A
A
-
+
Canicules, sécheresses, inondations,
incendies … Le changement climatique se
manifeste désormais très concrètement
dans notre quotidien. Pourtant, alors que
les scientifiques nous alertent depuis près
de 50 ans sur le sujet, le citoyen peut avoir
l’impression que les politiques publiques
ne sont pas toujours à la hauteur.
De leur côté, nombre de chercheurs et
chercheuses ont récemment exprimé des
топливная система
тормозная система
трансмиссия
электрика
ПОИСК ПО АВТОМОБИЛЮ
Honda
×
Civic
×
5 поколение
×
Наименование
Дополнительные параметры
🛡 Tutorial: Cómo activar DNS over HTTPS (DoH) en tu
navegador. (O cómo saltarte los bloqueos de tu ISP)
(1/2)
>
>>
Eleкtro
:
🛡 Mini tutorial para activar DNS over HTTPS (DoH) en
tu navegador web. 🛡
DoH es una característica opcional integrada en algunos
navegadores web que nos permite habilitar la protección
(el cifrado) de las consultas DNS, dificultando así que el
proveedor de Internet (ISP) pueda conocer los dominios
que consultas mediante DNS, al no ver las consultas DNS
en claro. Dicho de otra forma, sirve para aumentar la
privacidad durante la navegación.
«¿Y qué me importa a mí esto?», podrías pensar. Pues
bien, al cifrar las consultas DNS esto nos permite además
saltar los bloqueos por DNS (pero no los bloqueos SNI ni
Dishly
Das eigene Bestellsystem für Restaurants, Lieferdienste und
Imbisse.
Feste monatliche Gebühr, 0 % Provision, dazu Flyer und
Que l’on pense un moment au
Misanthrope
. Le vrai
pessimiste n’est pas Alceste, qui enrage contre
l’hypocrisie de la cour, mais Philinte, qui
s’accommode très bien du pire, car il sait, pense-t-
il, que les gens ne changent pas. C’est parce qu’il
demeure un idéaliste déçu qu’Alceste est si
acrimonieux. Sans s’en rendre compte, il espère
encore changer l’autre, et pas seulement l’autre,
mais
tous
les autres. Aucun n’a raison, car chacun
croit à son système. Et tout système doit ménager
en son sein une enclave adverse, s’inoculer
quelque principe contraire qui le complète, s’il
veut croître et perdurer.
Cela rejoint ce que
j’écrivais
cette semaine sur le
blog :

**TASK DETAILS:**
Rewrite the entries from the start down through the line containing "l’hypocrisie de la cour, mais Philinte, qui", swapping "Canicules" for "Vagues de chaleur" and changing nothing else.

**YOUR RESPONSE:**
A
A
-
+
Vagues de chaleur, sécheresses, inondations,
incendies … Le changement climatique se
manifeste désormais très concrètement
dans notre quotidien. Pourtant, alors que
les scientifiques nous alertent depuis près
de 50 ans sur le sujet, le citoyen peut avoir
l’impression que les politiques publiques
ne sont pas toujours à la hauteur.
De leur côté, nombre de chercheurs et
chercheuses ont récemment exprimé des
топливная система
тормозная система
трансмиссия
электрика
ПОИСК ПО АВТОМОБИЛЮ
Honda
×
Civic
×
5 поколение
×
Наименование
Дополнительные параметры
🛡 Tutorial: Cómo activar DNS over HTTPS (DoH) en tu
navegador. (O cómo saltarte los bloqueos de tu ISP)
(1/2)
>
>>
Eleкtro
:
🛡 Mini tutorial para activar DNS over HTTPS (DoH) en
tu navegador web. 🛡
DoH es una característica opcional integrada en algunos
navegadores web que nos permite habilitar la protección
(el cifrado) de las consultas DNS, dificultando así que el
proveedor de Internet (ISP) pueda conocer los dominios
que consultas mediante DNS, al no ver las consultas DNS
en claro. Dicho de otra forma, sirve para aumentar la
privacidad durante la navegación.
«¿Y qué me importa a mí esto?», podrías pensar. Pues
bien, al cifrar las consultas DNS esto nos permite además
saltar los bloqueos por DNS (pero no los bloqueos SNI ni
Dishly
Das eigene Bestellsystem für Restaurants, Lieferdienste und
Imbisse.
Feste monatliche Gebühr, 0 % Provision, dazu Flyer und
Que l’on pense un moment au
Misanthrope
. Le vrai
pessimiste n’est pas Alceste, qui enrage contre
l’hypocrisie de la cour, mais Philinte, qui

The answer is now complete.